DATE: December 9, 2018

SNIP: This year, early summer heat broke all-time records for Queensland. In Cairns, the tropical port city in the state’s far north, 1,600km (1,000 miles) north of Brisbane, the previous highest temperature in November was 37.2C, set in 1900. On Monday 26 November, the mercury hit 42.6C.

Bushfires are common in Australia but they mostly flare in the south-eastern states of New South Wales and Victoria, where summers can be hot and dry.

But Queensland, much of which is located in the tropics, joins other parts of the globe, such as California and Greece, where unusually hot and dry conditions have fuelled catastrophic fires which are forcing a rethink of what such regions can expect in the future.

Typically, rainforest should be able to self-protect during fire, with closed canopies that allow little sunlight to the forest floor and that keep the vegetation moist.
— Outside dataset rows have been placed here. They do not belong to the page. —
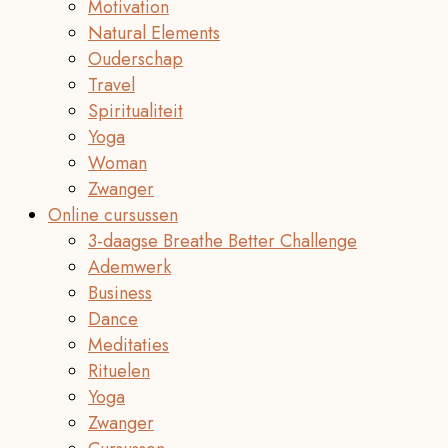
Motivation
Natural Elements
Ouderschap
Travel
Spiritualiteit
Yoga
Woman
Zwanger
Online cursussen
3-daagse Breathe Better Challenge
Ademwerk
Business
Dance
Meditaties
Rituelen
Yoga
Zwanger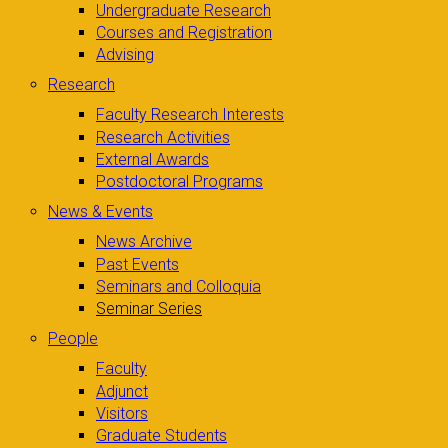
Undergraduate Research
Courses and Registration
Advising
Research
Faculty Research Interests
Research Activities
External Awards
Postdoctoral Programs
News & Events
News Archive
Past Events
Seminars and Colloquia
Seminar Series
People
Faculty
Adjunct
Visitors
Graduate Students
But the cyclones have shredded the canopies, leaving an excess of fuel from debris on the ground, and a lack of rain meant the forest was dry.

Since 22 November, more than 1m hectares has been burnt across Queensland, much of which lies in the tropics. Since the beginning of its bushfire season in August, more than 3.6m hectares have been destroyed.

Philip Stewart, a fire ecologist with Queensland University’s school of earth and environmental sciences said areas of rainforest impacted could take decades or even centuries to recover, adding that the next possible threat to those areas was mudslides as the wet season sets in.

High-intensity fire tends to create a layer within the soil that is hydrophobic and therefore water repellent causing mass soil erosion,” he said.